琉衣。リヒャルト。セシル。どうして、返せないのにこんなに優しくしてくれるんだ。
涙が、溢れる。
止まらない。ドイツに来てからよく泣いてる気がする。それも、仕方ない。リヒャルトたちが優しすぎるのが悪いんだ。
嗚咽が零れる。
もう、抑えきれない。一度零せば滝のようにどんどんと流れていく。
涙は、枯れることを知らない。
今日既にたくさん流したのに、まだ流れる。止まらない。枯れない。枯渇という言葉が無い。
あぁ、疲れた。瞼が重い。
もう、眠っていいかな。なんだかとっても眠いんだ。
そして私は眠りに堕ちた。
鳥の鳴き声で目を覚ます。もう朝か。
って、あれ?目を開けているはずなのに辺りが暗い。まだ夜か。
否。鳥の鳴き声が聞こえたということは朝のはず。なのに、どうして暗い。
そう思いながら体を起こすと何かが落ち、一気に光が差し込む。視界が暗かった原因は先程落ちたコイツか。
コイツとは、タオルのこと。恐らく昨晩私が泣き疲れて眠った後、目が腫れないようにリヒャルトかセシルが置いてくれていたのだろう。
そのおかげか、いつも泣いたまま眠った後に起こる腫れぼったい感じが全く無い。感謝感謝。

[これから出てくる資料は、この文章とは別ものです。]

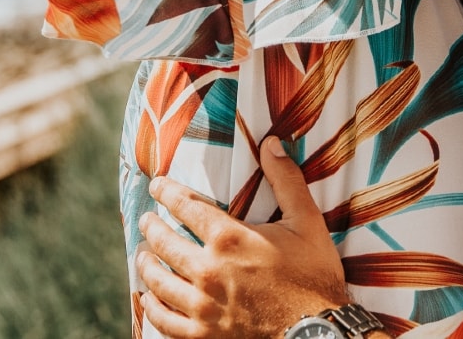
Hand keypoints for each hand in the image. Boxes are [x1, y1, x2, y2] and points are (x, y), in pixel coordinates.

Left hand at [137, 137, 350, 337]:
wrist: (318, 333)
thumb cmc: (313, 277)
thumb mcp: (306, 222)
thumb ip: (286, 180)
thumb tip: (271, 143)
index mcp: (229, 238)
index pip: (185, 206)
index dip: (166, 192)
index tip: (156, 185)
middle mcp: (208, 270)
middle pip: (164, 242)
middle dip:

「お、起きてたか。おはよう、ルカ。朝ごはん出来たから食べよう」
「おはよ、リヒャルト」
そうしてリビングへ向かうと、セシルが朝食を並べていた。
「おはよ、ルカ。昨日は夕食食べずに寝ちゃったからおなか空いたでしょ?」
「おはよーセシル。うん、もうお腹ペコペコだよぅ」
そうなんだよ。昨日はそのままご飯を食べることなく寝ちゃったから、もうお腹が空きすぎて限界なんだ。
さっきからお腹がグーグー鳴り続けている。
その音を聞いて、リヒャルトはさっきから笑いっぱなしだ。くそぅ。
「ク……クククっ。悪い悪い。さ、食べよう」
文句は言いたいけれど、お腹が空いているので先に食べるほうを取る。食べたら文句言うから覚悟しといてよ。
そしてご飯を食べ終えると、リヒャルトは仕事の支度をする。昨日は休みだったが、今日は開けるらしい。
「あれ?セシルは今日は休み?」
「ええ。今日は通いの看護婦さんが来る日だから私は休みよー」
「だからゆっくりしてるのかぁ」
あぁ、そういえば今日もあの人たち来るんだっけ。今日も疲れる運命にあるのかな。面倒だな。
「さ、今日はルカのご家族たちと一緒に観光をしましょう。私が案内するから」
「観光?」
「そう。観光。現地の人間しか知らないような穴場スポットをいっぱい紹介してあげる。まぁ、インターネットが普及してる今じゃ、そんな場所ないかもしれないけど」
それは楽しみだ。どんな場所に連れて行ってくれるんだろう。
結果、実はインターネットで検索して、行ったことがある場所ばかりだった。まぁ、久しぶりだから楽しかったが。
「ごめんなさい」
突如、セシルが謝る。
何故謝る。分からない。どうしてだろ。
「気にしないでください」
お父さんやお母さんはそんなセシルに声をかける。何故謝っているのか分かってるのか。
不思議そうな顔をする私に、お兄ちゃんが頭に手を置き、「後で説明してやる」と小声で言う。
待ってるよ、お兄ちゃん。説明してくれなきゃ泣いちゃうよ?
「ゴメンね、ルカ。私の知ってる穴場スポットはみんなインターネットで知ってて行ける場所だったみたい。ルカたちも以前行ったことがあるみたいだしね」
あぁ、だからか。だからセシルは謝ったのか。
お兄ちゃん、もう分かったから説明要らない。お役御免。
「いいよ。行ったことがあるっていっても大分前だしさ。久しぶりだから楽しかったよ」
「そう言ってもらえると嬉しい」
そう言ってセシルは微笑む。
そして私たちは、帰国の日を迎えた。